11/26/2024
In order to talk about the restaurant “Moxche” (mo-shay) which means “tree root” in Mayan, I must discuss the chef behind its inspiration, Rosalía Chay.
Rosalía is a Mayan chef who is now famous for making the 1,000 year old recipe of cochinita pibil in her own backyard. She is Mayan, speaks the Mayan language with her family, raises the 1,000 year old pig species, grows the food used in the rub, and makes and wears Mayan embroidery. She embodies and preserves the legacy of the Mayan people through her cooking and her life.
The restaurant design has an angular floor plan and skylights inspired by the architecture and organization of epic Mayan temples like Chichén Itzá from Rosalía’s home town, creating an ethereal atmosphere that pays homage to this ancient civilization and their reverence to the sky.
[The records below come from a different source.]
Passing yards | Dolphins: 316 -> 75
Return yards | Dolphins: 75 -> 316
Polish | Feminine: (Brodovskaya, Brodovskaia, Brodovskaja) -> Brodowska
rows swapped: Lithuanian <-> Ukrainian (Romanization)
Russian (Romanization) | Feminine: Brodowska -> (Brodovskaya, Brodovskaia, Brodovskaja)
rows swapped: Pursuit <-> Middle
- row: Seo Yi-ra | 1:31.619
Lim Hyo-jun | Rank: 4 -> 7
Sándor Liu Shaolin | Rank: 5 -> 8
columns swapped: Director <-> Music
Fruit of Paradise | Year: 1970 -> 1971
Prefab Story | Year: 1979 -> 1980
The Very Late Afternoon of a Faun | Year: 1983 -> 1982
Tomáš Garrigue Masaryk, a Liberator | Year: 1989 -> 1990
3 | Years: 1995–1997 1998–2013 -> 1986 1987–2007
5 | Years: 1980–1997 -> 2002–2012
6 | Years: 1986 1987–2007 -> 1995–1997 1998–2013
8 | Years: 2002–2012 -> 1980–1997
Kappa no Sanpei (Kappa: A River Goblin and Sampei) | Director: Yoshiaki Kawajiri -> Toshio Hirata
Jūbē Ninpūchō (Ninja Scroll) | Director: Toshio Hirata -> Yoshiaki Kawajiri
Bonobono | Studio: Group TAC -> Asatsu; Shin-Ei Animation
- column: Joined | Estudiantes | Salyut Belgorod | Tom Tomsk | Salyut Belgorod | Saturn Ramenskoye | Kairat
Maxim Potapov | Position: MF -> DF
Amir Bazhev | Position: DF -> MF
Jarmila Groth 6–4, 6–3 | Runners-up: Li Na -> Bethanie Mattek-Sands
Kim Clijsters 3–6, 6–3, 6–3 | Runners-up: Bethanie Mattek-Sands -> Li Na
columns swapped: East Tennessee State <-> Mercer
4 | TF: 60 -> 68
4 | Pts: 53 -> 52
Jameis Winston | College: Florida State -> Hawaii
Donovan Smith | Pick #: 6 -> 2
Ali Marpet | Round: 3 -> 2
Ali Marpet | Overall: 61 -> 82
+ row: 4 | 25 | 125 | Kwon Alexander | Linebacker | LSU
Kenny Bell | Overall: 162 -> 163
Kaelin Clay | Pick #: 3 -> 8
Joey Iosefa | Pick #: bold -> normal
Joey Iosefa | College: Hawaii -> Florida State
This restaurant is also the exploded recipe of her cochinita pibil.
In the right hand corner you will see an area where the rub for the cochinita is hand-ground with an ancient mecate and molcajete grinder.
Additionally, a cut-out wall will offer a view into the kitchen integrating diners with every phase of the culinary process. Watching this preparation while hearing the sound of the stone grinders prepare the rub will deepen their understanding of the ancient practice.
To the left is an area solely dedicated to the intimite art iof hand crafting fresh corn tortillas where diners can watch the technique that Rosalía’s family has passed down from generation to generation, and which she shares with her daughter in their home.
The design also features a beautiful view of the garden, where you can see the buried pib and earthen oven, along with the native Savannah and Yucatán ingredients being grown. If you take a walk through the terrace smelling the warm earthy smoke from the pib, each breath feels like an invitation to step back in time.
Overall, Moxche is not just a restaurant, it’s a cultural experience that the city of Savannah needs, from halfway across the globe and thousands of years past.